Los 'halcones'

Asistí a la rueda de prensa de Quim Torra el lunes en la librería Blanquerna, que sirve de cuartel general de la Generalitat para actos en Madrid. Cuatro veces repitió que salía esperanzado por el `nuevo clima` que había encontrado horas antes en su encuentro con Pedro Sánchez en La Moncloa. Algo que, hace exactamente cuatro años, cuando Artur Mas llegó a la capital para hablar con Rajoy, no escuché, estando en el mismo escenario, sino más bien todo lo contrario: las cosas habían ido mal y las puertas se habían cerrado. Luego, en estos cuatro años, pasó lo que pasó, todo malo.
Así que es llegada la hora, me gustaría pensar, de abrir esas puertas a la esperanza. Las cosas, si se quiere, pueden desbloquearse, y ni Sánchez me parece tan incapaz como le quieren pintar algunos, ni Torra me dio la impresión de ser tan cerril como lo sugerían algunos de sus planteamientos pretéritos, supremacistas, de los que me parece que ya no quiere ni acordarse; no está el horno para esos bollos y él, que tiene fama de muchas cosas, pero no de tonto, me parece que lo sabe.
Ignoro cómo irán acercándose posiciones, qué concesiones -llamémoslas así, aunque a veces la semántica vaya en contra de los acuerdos-- habrán de hacer ambas partes, qué pasos concretos se darán en el difícil camino de mantener la unidad de la patria y la concordia entre sus territorios. Hay mecanismos, legales, económicos, de hecho y de derecho. Solo sé que no es la hora ni de los agoreros ni de los halcones. Y, lamentablemente, en este momento, en el que parecía que algo de aire fresco entraba por las ventanas, hay quien quiere cerrar de golpe las murallas del patrioterismo.
Me preocupa especialmente, desde luego, la postura de un partido al que considero tan sensato, viable y de futuro como Ciudadanos. Tanto Albert Rivera como algunos de sus más prometedores militantes, con Inés Arrimadas a la cabeza, parecen empeñados en sobrepasar al PP por la derecha -como si esto fuese cosa de derechas e izquierdas- negando la bondad de encuentro alguno entre Sánchez y Torra (hasta que este "no se arrepienta" -¿?-), y menos, claro, la conveniencia de que el presidente del Gobierno central viaje a Barcelona para de nuevo encontrarse allí con el president de la Generalitat. Que es persona que nos gustará más o menos -a mí, más bien menos-, pero que resulta que es el representante oficial del Gobierno autónomo catalán. No creo que a Sánchez se le caigan los anillos por ir a verle al pati dels Torongers, como no se le caerían al Rey llamando a Torra a La Zarzuela, aunque este sea ya otro cantar.

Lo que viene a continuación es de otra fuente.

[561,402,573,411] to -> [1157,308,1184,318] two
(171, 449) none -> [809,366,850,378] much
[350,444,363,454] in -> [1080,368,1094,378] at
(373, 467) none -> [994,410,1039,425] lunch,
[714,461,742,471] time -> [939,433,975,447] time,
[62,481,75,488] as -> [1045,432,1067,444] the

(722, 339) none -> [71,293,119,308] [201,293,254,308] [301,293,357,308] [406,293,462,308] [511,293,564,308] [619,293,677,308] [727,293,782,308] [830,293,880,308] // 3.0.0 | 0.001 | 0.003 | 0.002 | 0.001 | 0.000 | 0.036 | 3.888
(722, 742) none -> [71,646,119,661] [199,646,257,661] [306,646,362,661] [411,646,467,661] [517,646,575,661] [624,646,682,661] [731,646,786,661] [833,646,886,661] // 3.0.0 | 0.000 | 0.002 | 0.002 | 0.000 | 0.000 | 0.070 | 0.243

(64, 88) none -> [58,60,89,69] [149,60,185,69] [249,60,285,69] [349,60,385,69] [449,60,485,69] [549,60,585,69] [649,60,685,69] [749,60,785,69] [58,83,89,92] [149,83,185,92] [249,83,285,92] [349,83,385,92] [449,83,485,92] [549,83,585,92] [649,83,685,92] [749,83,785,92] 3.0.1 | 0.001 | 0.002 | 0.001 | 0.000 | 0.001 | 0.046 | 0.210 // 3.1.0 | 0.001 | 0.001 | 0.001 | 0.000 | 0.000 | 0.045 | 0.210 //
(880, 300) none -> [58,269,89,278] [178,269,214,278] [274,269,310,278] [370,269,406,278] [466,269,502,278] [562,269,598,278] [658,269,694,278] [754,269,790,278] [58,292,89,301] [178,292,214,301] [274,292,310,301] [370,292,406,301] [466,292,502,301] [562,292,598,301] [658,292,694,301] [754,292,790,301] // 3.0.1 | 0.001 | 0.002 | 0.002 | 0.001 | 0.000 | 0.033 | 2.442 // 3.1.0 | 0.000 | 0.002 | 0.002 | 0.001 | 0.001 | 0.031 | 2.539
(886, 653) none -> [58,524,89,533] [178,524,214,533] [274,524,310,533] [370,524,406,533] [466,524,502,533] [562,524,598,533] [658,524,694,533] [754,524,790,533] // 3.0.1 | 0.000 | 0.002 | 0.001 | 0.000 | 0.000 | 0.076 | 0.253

Imagino que algo de cálculo electoral habrá en las posiciones de un Rivera que quiere, muy legítimamente, sacar rédito al momento de postración del PP. Pero me parece que no es este el momento de pensar en elecciones, sino en el futuro de España como país lo más cohesionado posible. Y que la CUP, por un lado, y determinados comentaristas y políticos, por otro, nieguen la viabilidad de un discurso de acercamiento entre las dos orillas del Ebro me parece, a estas alturas, peligroso.
Mi confianza en el Ejecutivo de Sánchez es perfectamente descriptible, si le digo a usted la verdad -ay, ese traspiés, que para nada es insignificantes, en RTVE y otros casos de reparto de prebendas-; pero es lo que tenemos y no nos queda sino confiar en que se alce hasta la estatura de un nuevo Suárez, el hombre que, con Tarradellas --no, ya sé que Torra tampoco es aquel ilustre exiliado, pero podría, al menos, intentarlo-, y en unas circunstancias mucho más adversas que las actuales, fue capaz de suscribir treinta años de `conllevanza` con el espinoso `tema catalán`, como quería Ortega.
No conviene ahora que las posiciones `duras` se impongan. Pienso que a quienes las llevan como si fuesen banderas patrióticas en el pecho su intransigencia les podría costar bastante cara. Incluso en las urnas. Y solo espero que del próximo congreso del PP salgan posiciones flexibles y colaboradoras con el Gobierno en lo referente al acercamiento a las posturas más realistas del secesionismo catalán. Que, por cierto, también tiene lo suyo con la intransigente irracionalidad de la CUP, que esa es otra. ¿Hasta cuándo abusarán de nuestra paciencia, de la paciencia de la gente, tanta gente, de buena voluntad?